Berberine and palmatine showed a larger degree of color difference in silk dyeings relative to the untreated samples. They are affixed to silk fibers by the ionic bond which forms between the cationic nitrogen in the dye molecule and the anionic sites of acidic amino acids in silk protein (Ahn et al., 2014). However, the size of berberine and palmatine dye particles within the fiber would be smaller since their structure do not enable the dye to form hydrogen bonding which allow the formation of larger aggregates (Ahn et al., 2014). Therefore, berberine and palmatine would be more susceptible to oxidative degradation by high temperature since larger surface area is exposed by the smaller particle size of dye molecules.
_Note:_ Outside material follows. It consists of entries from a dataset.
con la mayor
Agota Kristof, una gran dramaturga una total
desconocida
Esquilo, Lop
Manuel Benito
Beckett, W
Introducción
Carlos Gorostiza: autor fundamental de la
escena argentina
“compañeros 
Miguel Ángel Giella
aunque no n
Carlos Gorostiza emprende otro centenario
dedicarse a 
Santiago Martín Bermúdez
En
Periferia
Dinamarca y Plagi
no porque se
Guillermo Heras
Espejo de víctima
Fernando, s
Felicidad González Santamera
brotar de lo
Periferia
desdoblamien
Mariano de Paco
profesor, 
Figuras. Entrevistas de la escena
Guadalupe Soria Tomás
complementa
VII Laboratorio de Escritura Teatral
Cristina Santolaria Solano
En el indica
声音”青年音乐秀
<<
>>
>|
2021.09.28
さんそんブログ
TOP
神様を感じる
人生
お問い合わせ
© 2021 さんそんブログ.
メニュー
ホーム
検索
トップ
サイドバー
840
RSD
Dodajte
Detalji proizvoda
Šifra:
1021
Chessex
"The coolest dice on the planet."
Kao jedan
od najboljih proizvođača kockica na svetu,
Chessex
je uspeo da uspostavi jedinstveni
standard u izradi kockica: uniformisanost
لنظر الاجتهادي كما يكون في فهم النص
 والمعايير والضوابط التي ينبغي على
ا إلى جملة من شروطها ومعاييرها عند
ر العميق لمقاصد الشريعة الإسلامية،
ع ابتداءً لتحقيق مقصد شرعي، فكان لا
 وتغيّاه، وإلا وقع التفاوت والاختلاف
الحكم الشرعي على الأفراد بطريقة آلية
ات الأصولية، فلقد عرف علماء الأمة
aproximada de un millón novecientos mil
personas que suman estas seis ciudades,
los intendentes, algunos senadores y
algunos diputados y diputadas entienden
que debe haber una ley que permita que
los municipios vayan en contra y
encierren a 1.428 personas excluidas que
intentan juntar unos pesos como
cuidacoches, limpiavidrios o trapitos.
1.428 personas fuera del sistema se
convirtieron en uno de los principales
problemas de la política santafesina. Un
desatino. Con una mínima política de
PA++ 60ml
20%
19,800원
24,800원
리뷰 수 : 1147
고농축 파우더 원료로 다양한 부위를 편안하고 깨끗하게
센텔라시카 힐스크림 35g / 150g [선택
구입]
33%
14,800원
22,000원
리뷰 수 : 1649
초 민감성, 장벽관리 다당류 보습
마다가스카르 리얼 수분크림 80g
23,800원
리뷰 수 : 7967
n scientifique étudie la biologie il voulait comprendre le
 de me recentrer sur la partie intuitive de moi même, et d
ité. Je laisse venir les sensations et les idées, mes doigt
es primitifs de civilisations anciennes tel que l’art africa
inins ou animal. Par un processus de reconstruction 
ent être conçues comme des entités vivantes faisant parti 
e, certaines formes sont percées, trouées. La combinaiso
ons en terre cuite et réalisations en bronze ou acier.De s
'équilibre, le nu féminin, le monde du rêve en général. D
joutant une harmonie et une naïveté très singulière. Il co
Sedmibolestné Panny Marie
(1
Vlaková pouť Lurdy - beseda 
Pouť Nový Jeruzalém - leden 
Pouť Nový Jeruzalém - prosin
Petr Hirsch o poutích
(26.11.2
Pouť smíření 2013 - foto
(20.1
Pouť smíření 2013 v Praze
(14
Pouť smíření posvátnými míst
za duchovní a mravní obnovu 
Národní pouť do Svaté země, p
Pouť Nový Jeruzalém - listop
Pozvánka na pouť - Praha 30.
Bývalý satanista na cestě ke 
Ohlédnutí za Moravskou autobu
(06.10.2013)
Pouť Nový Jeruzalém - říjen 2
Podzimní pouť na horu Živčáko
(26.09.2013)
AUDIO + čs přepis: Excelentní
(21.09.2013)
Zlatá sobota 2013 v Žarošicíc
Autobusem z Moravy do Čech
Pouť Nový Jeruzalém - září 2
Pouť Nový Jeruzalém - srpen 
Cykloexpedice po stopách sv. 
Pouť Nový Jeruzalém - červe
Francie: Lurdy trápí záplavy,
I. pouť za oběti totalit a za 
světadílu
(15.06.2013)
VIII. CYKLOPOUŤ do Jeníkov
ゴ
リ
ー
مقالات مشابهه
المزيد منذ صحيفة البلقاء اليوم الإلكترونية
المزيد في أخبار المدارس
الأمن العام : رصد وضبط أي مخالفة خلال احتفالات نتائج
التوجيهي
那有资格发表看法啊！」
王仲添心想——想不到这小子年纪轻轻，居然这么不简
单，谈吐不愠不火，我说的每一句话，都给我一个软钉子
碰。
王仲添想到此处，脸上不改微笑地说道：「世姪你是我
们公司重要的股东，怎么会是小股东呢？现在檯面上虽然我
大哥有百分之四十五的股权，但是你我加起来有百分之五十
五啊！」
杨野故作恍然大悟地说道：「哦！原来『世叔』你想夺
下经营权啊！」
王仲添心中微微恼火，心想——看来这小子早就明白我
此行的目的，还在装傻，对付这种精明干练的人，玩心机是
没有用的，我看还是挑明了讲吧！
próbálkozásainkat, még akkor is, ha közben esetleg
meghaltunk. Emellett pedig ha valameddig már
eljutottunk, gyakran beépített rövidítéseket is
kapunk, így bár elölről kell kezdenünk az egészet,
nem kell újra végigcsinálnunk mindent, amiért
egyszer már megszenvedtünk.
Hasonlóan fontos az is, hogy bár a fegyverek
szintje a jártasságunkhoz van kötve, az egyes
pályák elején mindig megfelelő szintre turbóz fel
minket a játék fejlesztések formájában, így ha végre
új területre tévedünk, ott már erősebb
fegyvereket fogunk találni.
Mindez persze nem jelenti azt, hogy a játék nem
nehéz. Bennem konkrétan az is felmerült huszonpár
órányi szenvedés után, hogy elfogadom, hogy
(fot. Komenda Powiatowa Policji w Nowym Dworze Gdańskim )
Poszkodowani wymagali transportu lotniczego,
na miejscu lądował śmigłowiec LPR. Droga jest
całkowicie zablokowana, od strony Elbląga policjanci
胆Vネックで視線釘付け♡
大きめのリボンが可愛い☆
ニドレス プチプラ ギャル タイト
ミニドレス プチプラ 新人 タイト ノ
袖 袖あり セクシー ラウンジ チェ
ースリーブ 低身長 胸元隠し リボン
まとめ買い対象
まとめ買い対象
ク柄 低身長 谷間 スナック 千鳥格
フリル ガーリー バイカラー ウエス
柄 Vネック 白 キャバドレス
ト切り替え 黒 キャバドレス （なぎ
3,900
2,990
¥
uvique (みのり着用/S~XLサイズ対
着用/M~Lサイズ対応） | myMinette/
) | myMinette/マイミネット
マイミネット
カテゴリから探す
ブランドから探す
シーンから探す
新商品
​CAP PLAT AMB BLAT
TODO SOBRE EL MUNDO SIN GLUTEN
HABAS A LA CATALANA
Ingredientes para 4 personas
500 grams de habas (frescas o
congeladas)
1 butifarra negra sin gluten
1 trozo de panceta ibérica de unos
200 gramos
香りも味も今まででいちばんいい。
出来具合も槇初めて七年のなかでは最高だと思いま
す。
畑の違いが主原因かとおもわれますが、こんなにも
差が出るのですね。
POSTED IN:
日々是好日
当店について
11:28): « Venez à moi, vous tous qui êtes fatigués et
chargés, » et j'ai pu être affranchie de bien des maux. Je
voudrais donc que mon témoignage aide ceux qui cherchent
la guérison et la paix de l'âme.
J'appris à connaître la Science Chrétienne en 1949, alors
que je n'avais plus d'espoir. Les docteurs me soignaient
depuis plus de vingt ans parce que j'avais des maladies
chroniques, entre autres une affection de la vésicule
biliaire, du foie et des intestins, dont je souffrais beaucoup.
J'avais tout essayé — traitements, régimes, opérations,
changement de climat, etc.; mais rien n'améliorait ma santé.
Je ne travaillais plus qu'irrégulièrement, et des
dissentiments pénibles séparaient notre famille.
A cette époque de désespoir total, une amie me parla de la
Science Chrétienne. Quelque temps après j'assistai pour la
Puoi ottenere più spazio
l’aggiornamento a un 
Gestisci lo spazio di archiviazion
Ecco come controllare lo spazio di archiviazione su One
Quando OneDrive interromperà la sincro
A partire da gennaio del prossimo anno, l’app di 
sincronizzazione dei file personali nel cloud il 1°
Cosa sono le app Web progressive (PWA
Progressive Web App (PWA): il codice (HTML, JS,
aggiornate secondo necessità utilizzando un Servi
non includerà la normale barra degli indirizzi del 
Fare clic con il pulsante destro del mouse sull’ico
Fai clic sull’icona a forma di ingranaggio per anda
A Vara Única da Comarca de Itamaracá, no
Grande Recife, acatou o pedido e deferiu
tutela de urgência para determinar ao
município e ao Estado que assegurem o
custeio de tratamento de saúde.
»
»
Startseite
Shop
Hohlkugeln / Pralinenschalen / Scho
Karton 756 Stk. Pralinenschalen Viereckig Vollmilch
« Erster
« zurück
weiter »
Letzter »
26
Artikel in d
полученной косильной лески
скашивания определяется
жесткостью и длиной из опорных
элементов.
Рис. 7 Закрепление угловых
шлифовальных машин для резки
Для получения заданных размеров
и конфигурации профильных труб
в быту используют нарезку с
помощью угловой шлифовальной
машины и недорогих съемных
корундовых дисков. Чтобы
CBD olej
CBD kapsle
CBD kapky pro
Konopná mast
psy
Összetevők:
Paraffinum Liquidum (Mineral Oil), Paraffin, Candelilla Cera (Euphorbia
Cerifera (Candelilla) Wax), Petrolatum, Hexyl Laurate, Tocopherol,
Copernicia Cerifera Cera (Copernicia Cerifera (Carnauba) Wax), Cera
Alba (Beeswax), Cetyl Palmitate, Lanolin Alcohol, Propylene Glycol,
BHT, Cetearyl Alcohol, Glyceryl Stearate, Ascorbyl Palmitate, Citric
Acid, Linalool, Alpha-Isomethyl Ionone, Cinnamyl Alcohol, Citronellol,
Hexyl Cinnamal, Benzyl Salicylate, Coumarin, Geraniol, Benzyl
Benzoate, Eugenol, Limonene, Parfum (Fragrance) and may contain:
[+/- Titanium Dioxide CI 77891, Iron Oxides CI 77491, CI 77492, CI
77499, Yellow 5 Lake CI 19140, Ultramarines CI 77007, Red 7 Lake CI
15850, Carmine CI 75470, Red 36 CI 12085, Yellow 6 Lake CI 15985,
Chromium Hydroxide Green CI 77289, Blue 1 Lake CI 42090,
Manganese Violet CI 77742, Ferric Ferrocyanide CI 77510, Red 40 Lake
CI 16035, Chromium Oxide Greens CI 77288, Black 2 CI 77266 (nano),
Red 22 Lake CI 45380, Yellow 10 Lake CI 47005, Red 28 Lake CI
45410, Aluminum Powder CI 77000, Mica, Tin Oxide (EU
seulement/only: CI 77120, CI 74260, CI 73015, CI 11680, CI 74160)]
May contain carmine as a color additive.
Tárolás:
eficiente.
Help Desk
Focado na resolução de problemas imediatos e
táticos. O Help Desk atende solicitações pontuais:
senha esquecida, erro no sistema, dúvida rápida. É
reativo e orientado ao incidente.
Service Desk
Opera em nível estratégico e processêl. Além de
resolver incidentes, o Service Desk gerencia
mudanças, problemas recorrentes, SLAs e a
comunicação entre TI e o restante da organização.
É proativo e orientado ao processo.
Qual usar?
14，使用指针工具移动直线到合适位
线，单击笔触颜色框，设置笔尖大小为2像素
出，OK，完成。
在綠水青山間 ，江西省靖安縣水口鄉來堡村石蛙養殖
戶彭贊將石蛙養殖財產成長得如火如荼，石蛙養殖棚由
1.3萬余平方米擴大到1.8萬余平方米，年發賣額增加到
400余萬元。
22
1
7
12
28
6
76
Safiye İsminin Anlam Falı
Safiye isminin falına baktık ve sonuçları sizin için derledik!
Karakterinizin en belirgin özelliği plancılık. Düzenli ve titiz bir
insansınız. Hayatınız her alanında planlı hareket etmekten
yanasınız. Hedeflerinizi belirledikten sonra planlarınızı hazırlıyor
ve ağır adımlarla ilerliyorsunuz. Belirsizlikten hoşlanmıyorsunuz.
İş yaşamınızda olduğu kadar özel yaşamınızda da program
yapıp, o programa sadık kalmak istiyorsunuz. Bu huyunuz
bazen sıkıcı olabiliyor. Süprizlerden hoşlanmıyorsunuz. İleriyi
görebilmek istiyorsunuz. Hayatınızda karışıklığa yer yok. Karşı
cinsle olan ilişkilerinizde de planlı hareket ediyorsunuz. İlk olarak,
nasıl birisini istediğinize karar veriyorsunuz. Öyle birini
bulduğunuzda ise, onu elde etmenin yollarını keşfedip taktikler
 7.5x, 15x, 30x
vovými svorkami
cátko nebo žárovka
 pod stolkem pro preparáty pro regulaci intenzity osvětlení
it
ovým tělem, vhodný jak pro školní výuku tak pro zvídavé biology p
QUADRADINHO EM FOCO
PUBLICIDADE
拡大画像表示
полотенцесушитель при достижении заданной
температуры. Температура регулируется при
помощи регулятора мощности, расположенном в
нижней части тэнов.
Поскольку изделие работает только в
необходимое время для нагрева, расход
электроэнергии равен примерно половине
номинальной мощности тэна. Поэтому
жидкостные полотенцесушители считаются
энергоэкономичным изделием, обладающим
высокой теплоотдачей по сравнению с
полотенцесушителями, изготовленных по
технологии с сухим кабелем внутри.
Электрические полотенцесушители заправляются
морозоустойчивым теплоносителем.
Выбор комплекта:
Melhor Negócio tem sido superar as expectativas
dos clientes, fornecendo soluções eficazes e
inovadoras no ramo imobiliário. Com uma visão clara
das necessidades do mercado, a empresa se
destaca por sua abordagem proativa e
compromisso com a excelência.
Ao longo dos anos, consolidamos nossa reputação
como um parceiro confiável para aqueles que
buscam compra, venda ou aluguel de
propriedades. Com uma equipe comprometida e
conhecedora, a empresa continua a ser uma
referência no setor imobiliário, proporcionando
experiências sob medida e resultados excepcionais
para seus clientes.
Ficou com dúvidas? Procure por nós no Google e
Indigotin is known to be one of the most fast natural dye since dyeing with indigo involves vat dyeing process which forms insoluble indigotin dye molecules within the fiber (Crews, 1987; Padfield & Landi, 1996). However, in a recent study on the degradation of indigotin in solution it was found that indigotin was highly susceptible to degradation by H2O2 treatment with UV radiation forming isatin as main degradation product (Ahn et al., 2014). Similar oxidative degradation would have occurred by the thermal treatment of this study. It is interesting that indigotin in silk dyeing also showed a high degree of degradation by thermal treatment when the dye is known to be one of the most fast natural dye. Although indigo dye forms insoluble indigotin molecules within the fiber, the dye molecules do not have any chemical bonding sites with fiber nor it has possible sites for forming aggregates within themselves (Ahn et al., 2014). Therefore small indigotin particles are merely trapped in the amorphous area of the fiber (Ahn et al., 2014) which enable easy attack from external oxidative degradation forces.